GaúchaZH relembra, em quatro etapas, a carreira de Tite como jogador, do início na Serra ao calvário das lesões no Guarani. Abaixo, a terceira fase da trajetória, em que os joelhos e a cabeça sofrem, mas há também a recuperação e a boa campanha do vice-campeonato brasileiro de 1986.
Tite mudou-se para Campinas para defender o Guarani em agosto de 1984. Desta vez, ao contrário dos tempos de Portuguesa, levou a companheira Rose, mas logo se viu que a passagem pelo clube oscilaria entre a glória e o sofrimento. E o início seria um calvário.

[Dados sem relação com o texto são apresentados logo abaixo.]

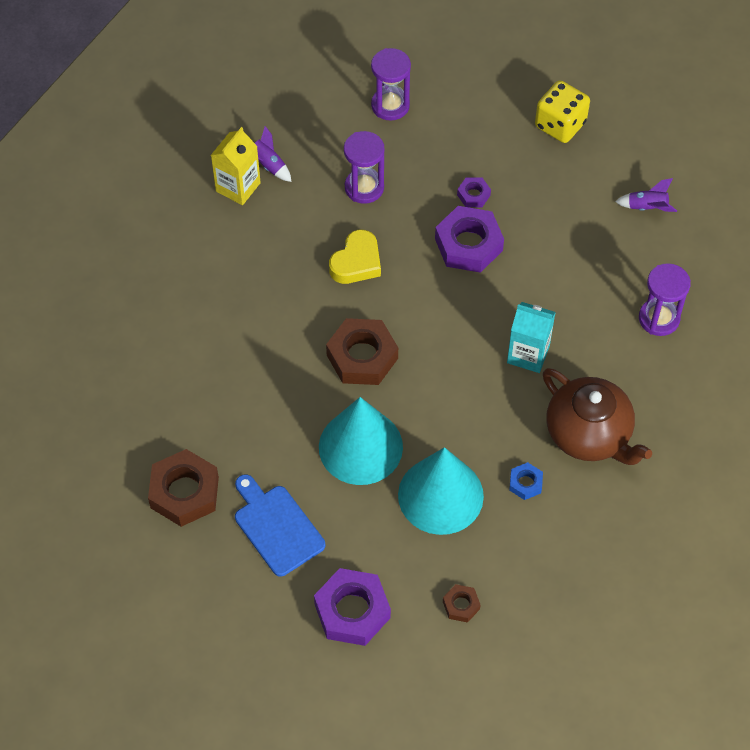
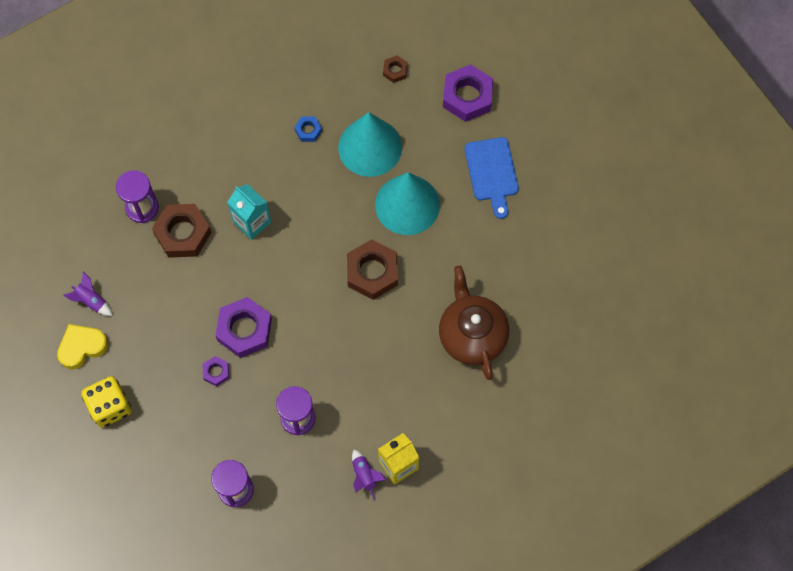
camera: 155 degrees left, 10 degrees up
brown nut [148,449,219,527] -> brown nut moved to [152,204,212,258]
yellow heart [329,230,381,284] -> yellow heart moved to [57,324,108,370]
brown teapot [543,368,652,465] -> brown teapot moved to [439,266,509,380]

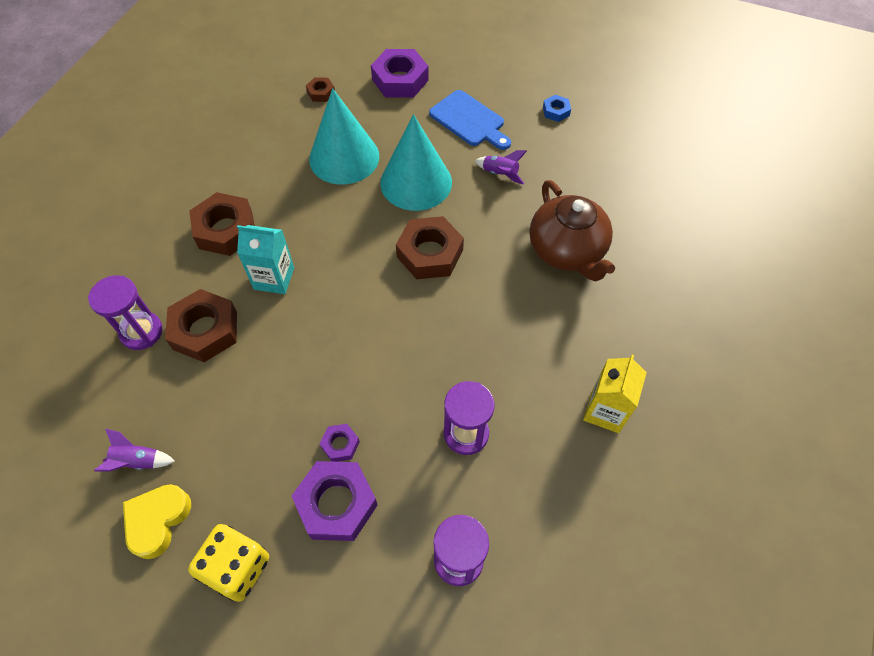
camera: 35 degrees left, 10 degrees down
purple nut [215,297,272,358] -> purple nut moved to [292,461,378,541]
blue nut [294,116,322,142] -> blue nut moved to [543,95,571,122]
purple rocket [352,450,386,500] -> purple rocket moved to [475,150,527,185]
brown teapot [439,266,509,380] -> brown teapot turned 150 degrees counterclockwise [530,180,615,282]
none -> brown nut [189,192,255,256]

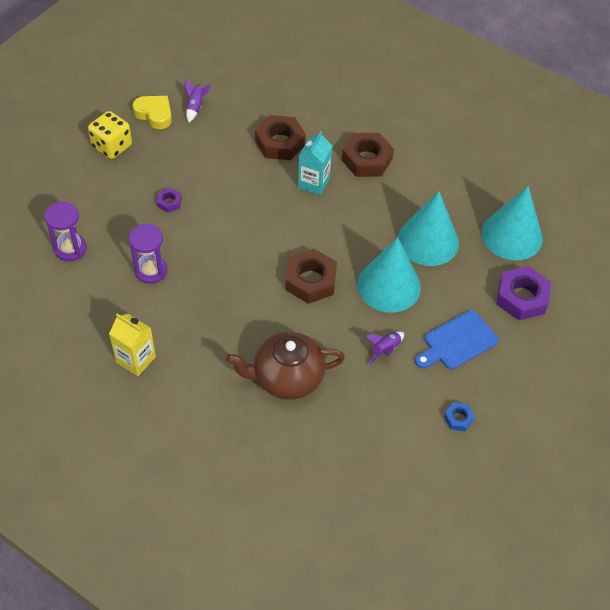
camera: 100 degrees right, 5 degrees down
purple hourglass [88,275,163,350] -> none
purple nut [292,461,378,541] -> none
brown nut [306,77,335,102] -> turquoise cone [481,186,543,261]

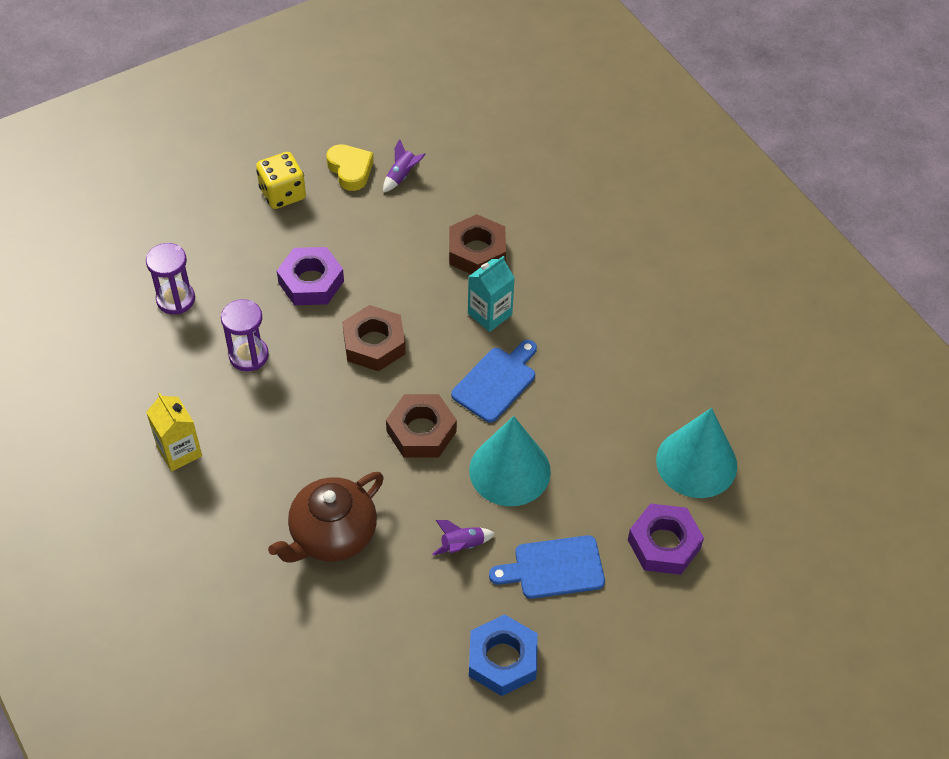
camera: 25 degrees right, 0 degrees up
purple nut [157,188,182,213] -> purple nut [277,247,344,305], size x2.03
brown teapot [226,332,345,400] -> brown teapot turned 60 degrees counterclockwise [268,472,384,563]
brown nut [342,133,394,177] -> brown nut moved to [342,305,406,371]
turquoise cone [398,191,459,266] -> none
blue nut [444,402,475,431] -> blue nut [469,614,538,696], size x2.03
none -> blue cutting board [451,340,537,423]

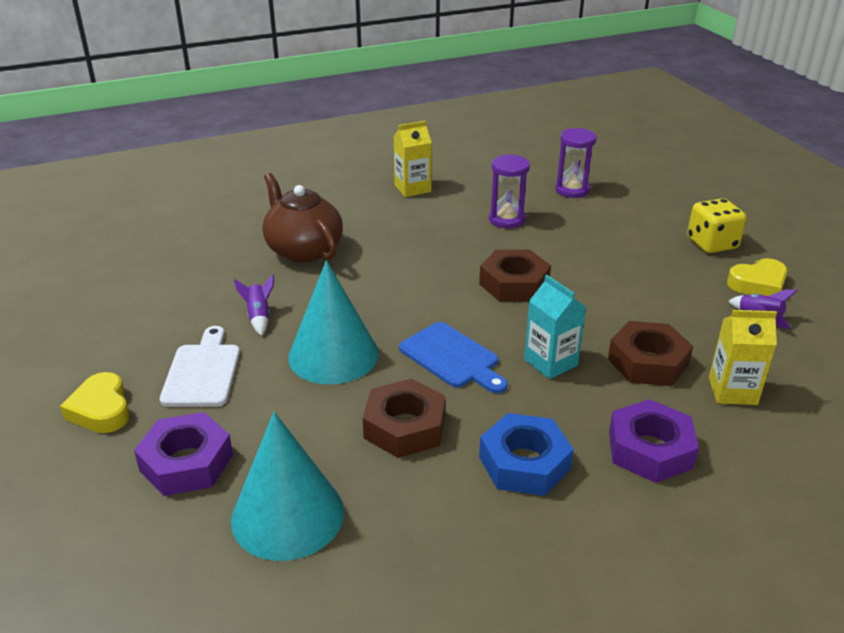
camera: 100 degrees right, 20 degrees down
purple nut [277,247,344,305] -> purple nut moved to [609,399,699,483]
brown nut [386,394,457,458] -> brown nut moved to [363,379,446,458]
blue nut [469,614,538,696] -> blue nut moved to [479,413,574,496]
blue cutting board [489,535,605,599] -> white cutting board [160,326,240,407]
none -> yellow heart [60,372,130,433]
none -> yellow carton [709,310,777,405]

Após entrar no segundo tempo em uma derrota para o Santos, na Vila Belmiro, Tite começou jogando diante do Santo André, no dia 8 de julho de 1984. A estreia como titular foi manchada pela primeira lesão séria no joelho esquerdo. Na edição de 10 de julho, o jornal Correio Popular, de Campinas, publicou uma foto de Tite com a mão sobre o rosto desfigurado pela dor ao deixar o gramado do Brinco de Ouro. A volta aos campos demoraria quase 14 meses.
O rompimento do ligamento cruzado exigiu cirurgia. Junto com o fisioterapeuta Cláudio Frias, Tite, então com 23 anos, foi a São Paulo para o procedimento. Na recuperação, colocava-se uma espécie de tala que ia do tornozelo até a coxa e era presa com parafusos. A ideia era impedir que o paciente estendesse totalmente a perna (e evitava, também, que flexionasse demais). À medida que a recuperação avançava, o médico ia retirando parafusos para permitir um pouco mais de extensão.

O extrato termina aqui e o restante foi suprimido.